Bruxelles

Savourez votre apéritif, on s'occupe de tout». Le groupe Major Deluxe ouvrait gaiement les hostilités jeudi soir à la Maison des musiques. Mais, bien qu'attendu, il aura dû composer au départ avec un adversaire de taille: le jardin de la Maison des musiques, petit havre de paix où il faisait bon siroter sa bière et savourer cette soirée d'été. L'astuce a vite été trouvée: déménageant provisoirement ses instruments, le groupe a entamé sa fête de la musique sur la terrasse au fond du jardin. Unplugged.

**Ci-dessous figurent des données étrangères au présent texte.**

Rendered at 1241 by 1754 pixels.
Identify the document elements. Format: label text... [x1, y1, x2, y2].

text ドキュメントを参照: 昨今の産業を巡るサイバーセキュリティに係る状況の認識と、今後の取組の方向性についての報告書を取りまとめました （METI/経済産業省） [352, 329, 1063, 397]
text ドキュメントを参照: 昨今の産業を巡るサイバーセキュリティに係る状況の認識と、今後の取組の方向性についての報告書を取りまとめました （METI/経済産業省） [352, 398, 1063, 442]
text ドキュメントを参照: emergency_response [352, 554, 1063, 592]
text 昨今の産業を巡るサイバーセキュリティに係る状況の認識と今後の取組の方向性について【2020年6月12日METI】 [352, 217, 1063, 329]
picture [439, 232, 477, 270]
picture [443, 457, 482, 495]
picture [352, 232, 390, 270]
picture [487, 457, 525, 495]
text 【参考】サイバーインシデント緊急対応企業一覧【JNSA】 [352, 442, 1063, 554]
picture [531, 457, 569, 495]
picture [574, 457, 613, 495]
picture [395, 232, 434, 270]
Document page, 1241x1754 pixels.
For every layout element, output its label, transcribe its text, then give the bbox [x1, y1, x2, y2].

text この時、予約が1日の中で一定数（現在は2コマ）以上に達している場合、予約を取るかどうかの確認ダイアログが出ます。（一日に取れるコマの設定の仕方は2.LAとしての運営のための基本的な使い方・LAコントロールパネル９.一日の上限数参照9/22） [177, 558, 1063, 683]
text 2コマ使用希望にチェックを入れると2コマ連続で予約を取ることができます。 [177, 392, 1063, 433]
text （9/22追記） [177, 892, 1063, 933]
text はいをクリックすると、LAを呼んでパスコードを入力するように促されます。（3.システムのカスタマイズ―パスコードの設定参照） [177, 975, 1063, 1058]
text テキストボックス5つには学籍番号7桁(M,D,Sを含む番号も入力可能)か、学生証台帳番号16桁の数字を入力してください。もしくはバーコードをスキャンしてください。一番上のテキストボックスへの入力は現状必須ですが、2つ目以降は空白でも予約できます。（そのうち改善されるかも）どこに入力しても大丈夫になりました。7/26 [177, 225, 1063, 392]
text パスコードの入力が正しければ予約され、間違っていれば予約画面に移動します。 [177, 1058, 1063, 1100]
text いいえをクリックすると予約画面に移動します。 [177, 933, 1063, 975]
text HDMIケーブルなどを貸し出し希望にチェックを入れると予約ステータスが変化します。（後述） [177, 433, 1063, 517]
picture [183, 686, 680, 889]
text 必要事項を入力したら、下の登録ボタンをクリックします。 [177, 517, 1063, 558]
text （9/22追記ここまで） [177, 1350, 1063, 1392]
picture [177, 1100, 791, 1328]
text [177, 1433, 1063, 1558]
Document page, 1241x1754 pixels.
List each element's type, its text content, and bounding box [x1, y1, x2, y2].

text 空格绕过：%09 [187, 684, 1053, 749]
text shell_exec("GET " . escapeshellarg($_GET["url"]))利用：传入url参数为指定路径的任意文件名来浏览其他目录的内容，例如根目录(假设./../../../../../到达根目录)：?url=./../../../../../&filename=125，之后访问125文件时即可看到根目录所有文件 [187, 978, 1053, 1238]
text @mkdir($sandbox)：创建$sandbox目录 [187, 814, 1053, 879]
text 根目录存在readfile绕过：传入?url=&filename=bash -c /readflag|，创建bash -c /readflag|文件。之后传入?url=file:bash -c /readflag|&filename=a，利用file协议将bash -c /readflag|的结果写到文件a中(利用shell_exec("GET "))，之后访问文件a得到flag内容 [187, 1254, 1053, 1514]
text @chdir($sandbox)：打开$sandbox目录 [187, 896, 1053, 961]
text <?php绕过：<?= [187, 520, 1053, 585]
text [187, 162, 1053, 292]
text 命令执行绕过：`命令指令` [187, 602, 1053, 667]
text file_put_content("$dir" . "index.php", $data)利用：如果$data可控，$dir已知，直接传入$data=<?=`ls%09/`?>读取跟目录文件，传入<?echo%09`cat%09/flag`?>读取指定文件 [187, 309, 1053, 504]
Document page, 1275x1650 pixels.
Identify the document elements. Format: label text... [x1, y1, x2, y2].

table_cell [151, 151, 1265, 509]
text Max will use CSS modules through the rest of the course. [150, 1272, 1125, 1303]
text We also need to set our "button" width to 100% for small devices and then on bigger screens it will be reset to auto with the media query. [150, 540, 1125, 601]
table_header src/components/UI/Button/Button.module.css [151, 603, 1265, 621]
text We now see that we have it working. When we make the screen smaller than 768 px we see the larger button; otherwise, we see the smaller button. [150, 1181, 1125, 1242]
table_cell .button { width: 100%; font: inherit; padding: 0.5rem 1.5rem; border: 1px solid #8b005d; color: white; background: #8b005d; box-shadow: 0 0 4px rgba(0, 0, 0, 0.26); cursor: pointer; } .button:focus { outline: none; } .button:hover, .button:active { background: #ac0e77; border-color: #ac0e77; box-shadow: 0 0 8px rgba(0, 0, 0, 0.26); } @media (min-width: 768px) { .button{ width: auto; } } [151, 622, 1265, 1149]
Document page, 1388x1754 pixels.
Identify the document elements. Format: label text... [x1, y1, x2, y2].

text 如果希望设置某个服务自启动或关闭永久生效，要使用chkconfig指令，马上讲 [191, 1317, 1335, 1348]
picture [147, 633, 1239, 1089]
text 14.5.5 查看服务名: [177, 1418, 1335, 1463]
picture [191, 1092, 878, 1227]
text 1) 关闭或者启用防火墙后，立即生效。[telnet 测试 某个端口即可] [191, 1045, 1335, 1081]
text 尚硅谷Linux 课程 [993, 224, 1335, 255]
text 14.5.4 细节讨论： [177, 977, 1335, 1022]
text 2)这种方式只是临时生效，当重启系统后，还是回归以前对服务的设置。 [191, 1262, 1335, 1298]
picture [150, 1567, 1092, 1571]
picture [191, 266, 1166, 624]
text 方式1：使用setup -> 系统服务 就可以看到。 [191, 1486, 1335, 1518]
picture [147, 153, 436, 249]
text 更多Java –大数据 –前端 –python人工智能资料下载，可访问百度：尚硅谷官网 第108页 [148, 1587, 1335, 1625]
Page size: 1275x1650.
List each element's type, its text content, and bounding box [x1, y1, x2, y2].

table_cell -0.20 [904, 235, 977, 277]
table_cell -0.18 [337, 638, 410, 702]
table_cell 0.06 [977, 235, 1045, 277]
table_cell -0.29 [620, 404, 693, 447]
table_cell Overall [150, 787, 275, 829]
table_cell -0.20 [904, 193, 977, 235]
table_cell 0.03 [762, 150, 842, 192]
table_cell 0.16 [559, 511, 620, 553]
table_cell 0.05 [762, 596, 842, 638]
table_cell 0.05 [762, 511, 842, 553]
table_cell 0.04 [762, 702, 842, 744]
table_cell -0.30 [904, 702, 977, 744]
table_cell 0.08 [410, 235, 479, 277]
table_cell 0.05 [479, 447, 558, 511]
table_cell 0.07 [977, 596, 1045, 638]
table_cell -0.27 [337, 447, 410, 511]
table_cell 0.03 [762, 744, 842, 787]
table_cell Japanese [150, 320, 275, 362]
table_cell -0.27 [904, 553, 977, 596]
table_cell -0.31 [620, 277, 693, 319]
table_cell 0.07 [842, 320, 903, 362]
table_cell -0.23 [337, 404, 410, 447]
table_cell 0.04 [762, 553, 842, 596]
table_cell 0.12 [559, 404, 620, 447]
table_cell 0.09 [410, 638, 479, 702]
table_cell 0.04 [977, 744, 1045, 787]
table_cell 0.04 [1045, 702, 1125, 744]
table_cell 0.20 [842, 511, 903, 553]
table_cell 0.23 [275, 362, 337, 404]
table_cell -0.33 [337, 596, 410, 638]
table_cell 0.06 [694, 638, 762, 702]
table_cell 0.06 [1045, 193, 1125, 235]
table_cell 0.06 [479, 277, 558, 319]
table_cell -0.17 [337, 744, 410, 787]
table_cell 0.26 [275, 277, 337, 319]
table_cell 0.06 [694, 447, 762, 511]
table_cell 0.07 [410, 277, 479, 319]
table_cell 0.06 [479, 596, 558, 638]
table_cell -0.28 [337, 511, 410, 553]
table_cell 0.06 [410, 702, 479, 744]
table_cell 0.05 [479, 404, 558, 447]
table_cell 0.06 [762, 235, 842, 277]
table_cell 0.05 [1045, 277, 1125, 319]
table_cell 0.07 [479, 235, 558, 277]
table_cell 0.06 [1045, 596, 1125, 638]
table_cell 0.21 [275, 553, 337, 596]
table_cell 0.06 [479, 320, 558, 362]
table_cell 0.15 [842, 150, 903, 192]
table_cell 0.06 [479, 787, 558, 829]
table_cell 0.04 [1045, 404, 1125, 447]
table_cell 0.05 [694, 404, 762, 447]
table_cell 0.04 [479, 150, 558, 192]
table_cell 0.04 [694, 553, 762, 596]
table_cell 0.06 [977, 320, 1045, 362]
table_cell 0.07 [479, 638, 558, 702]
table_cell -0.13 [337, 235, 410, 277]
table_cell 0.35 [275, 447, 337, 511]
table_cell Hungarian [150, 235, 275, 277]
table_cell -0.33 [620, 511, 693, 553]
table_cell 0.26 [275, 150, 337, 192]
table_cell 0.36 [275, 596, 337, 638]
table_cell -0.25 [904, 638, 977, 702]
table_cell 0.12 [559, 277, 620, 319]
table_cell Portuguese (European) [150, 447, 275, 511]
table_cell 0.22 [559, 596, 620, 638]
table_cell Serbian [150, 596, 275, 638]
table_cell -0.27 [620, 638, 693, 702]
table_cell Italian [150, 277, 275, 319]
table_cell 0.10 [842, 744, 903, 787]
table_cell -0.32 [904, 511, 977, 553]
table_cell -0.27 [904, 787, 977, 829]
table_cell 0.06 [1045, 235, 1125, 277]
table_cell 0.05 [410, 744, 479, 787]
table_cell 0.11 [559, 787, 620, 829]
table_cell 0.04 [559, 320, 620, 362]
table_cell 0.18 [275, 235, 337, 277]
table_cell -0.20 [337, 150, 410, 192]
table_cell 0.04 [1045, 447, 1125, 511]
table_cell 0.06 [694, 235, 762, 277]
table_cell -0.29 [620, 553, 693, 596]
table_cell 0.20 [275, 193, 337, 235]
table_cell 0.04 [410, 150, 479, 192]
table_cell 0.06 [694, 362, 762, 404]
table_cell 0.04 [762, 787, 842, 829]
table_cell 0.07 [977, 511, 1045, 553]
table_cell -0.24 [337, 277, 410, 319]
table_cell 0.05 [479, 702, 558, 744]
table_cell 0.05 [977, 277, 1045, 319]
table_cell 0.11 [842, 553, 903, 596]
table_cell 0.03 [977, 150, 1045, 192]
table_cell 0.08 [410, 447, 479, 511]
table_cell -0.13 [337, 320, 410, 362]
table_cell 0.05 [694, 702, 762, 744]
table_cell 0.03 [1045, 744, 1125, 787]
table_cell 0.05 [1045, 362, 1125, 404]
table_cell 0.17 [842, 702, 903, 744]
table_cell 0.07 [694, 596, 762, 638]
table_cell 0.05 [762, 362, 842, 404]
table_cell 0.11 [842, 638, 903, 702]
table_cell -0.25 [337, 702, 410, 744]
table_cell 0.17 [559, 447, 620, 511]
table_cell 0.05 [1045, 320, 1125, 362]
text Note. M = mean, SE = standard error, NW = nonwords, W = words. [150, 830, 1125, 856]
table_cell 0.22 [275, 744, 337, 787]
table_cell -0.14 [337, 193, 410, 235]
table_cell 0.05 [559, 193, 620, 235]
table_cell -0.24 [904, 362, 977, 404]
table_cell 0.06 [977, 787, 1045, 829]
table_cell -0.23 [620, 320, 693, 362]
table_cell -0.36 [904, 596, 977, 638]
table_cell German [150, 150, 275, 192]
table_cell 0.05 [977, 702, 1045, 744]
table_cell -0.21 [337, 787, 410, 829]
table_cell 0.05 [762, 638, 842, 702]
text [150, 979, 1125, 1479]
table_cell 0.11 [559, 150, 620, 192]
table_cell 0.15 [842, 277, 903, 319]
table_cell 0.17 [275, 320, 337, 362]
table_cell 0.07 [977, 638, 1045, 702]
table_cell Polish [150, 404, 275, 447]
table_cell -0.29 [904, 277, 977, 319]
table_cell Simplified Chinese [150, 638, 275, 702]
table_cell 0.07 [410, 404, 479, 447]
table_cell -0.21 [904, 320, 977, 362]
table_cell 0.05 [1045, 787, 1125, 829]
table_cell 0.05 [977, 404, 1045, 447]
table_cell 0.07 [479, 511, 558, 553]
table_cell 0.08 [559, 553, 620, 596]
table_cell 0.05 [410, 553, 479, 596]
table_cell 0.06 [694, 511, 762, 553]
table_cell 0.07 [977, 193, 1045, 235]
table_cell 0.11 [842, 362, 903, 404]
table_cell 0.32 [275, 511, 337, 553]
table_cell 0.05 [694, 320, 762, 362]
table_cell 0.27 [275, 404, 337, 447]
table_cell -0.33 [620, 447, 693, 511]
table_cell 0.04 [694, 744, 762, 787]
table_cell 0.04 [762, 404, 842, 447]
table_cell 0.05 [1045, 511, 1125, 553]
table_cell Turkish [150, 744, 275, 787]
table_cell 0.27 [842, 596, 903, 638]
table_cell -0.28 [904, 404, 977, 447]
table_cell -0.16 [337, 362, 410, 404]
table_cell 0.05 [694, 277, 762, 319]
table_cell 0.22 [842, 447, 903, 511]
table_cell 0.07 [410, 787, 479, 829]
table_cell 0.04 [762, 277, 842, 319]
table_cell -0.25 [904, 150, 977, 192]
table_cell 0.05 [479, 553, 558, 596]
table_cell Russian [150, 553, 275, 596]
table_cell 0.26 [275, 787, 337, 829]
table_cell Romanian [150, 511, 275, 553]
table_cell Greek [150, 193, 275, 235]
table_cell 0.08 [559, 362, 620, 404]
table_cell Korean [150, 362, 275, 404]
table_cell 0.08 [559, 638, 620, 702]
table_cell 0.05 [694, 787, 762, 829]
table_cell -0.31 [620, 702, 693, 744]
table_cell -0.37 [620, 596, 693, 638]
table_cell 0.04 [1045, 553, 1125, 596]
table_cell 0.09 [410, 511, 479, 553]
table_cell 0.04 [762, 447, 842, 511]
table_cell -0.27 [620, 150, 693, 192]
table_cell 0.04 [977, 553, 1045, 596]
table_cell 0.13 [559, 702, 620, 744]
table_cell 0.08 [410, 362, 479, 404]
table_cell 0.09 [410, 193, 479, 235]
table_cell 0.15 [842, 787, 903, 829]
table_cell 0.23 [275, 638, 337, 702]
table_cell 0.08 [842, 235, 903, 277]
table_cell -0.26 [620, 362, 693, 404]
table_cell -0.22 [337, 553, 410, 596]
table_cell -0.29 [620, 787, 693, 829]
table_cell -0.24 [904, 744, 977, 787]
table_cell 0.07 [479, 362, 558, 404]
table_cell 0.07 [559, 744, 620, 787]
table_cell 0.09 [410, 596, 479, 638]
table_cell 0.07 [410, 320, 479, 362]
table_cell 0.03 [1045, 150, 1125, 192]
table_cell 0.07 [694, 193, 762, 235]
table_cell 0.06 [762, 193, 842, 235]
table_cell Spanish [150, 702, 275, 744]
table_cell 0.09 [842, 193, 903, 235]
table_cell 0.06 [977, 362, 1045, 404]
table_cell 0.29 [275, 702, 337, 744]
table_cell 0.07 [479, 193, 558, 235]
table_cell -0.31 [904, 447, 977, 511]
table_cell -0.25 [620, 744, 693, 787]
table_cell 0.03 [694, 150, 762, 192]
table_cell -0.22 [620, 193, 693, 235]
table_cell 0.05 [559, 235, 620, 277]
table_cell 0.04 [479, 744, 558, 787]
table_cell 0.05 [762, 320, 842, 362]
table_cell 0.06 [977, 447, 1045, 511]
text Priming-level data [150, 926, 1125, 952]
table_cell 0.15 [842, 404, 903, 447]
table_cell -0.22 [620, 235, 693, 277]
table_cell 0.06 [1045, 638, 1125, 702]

Une initiative très remarquée par le public qui le lui a d'ailleurs rendu plus tard en s'engouffrant à son tour dans la minuscule salle de concert et en acclamant la pop psychédélique de ce groupe désormais phare en Belgique. Une pop propre et nette, impeccablement jouée, et aux antipodes du rock survolté proposé une heure avant par les jeunes belgo-ecossais de The Big Hat Band. Un rock efficace, mêlé de punk et influencé par les Libertines, qui sentait furieusement la sueur...

Autres lieux, autres ambiances le lendemain. Et c'est au magasin Hermès que cela se passait, l'un des lieux insolites de cette 22 éme édition de la Fête de la musique. Insolite, oui, que de franchir les portes de l'enseigne, tracer son chemin au milieu des sacs, des étoffes et autres articles de luxe pour prendre place dans l'insoupçonnable carré d'art contemporain niché à l'arrière de la boutique. Un carré digne d'un hall où se produisait cette fois le groupe Raymondo. Distillant leur pop bien pensée et souvent mélancolique, les trois musiciens ont vite su réchauffer un espace a priori un peu froid et conquérir leur public assis par terre.

Par terre, oui, à l'exception d'un chanceux installé à cinq mètres du groupe: un nourrisson d'à peine deux mois resté imperturbable aux riffs et paroles de Raymondo...

Juste après, c'est au square Bruegel qu'il fallait se rendre pour poursuivre la fête. Cette fois, c'est la Fanfare du commando Fête qui officiait, armée de sa troupe de 10 musiciens et de son hip-hop joyeux. Mais l'attention y était semble-t-il plus difficile à capter, le chanteur s'excusant presque auprès de ceux qui manquaient «le match du Mondial»...

Des excuses, l'Orchestre royal de Chambre de Wallonie n'aura, lui, en revanche pas eu à en formuler. Investissant ce vendredi soir la collégiale Saints-Pierre-et-Guidon d'Anderlecht, il n'aura eu qu'à recevoir les salves d'applaudissements de plus d'une centaine de spectateurs. Emus et sous le charme de la soprano belge Elise Gäbele interprétant Mozart. Une vraie première pour l'histoire de la Fête de la musique qui «a voulu cette année s'ouvrir les horizons les plus larges», dit François-Xavier Descamps, coordinateur de l'événement. Pas si larges que cela pour certains, à l'image de Kristof, 26 ans, qui apprécie l'événement mais regrette que «la Fête de la musique ne serve qu'aux groupes ou ensembles déjà connus». Lui rêve d'une «explosion» de scènes un peu partout dans la ville, offrant leur chance à des groupes moins accomplis...

A Molenbeek, à la toute nouvelle Maison des Cultures et de la Cohésion sociale, ce sont justement des noms moins connus, mais pas moins accomplis, que l'on a voulu mettre sur le devant de la scène. Et il y en avait pour toutes les sensibilités et toutes les communautés, même si «on ne peut jamais contenter tout le monde» dit Sonia Triki, responsable de la Fête de la musique dans la commune. Qu'importe. C'est d'abord la corde sociale qu'il fallait faire vibrer, et ceci sur des airs de flamenco, de rap ou encore sur des valses. Cela faisait d'ailleurs dix ans que Molenbeek n'avait pas fêté la musique. Un temps que Sonia Triki compte rattraper très vite, histoire de redonner toutes ses lettres de noblesse à la musique dans la commune, «un formidable outil de cohésion».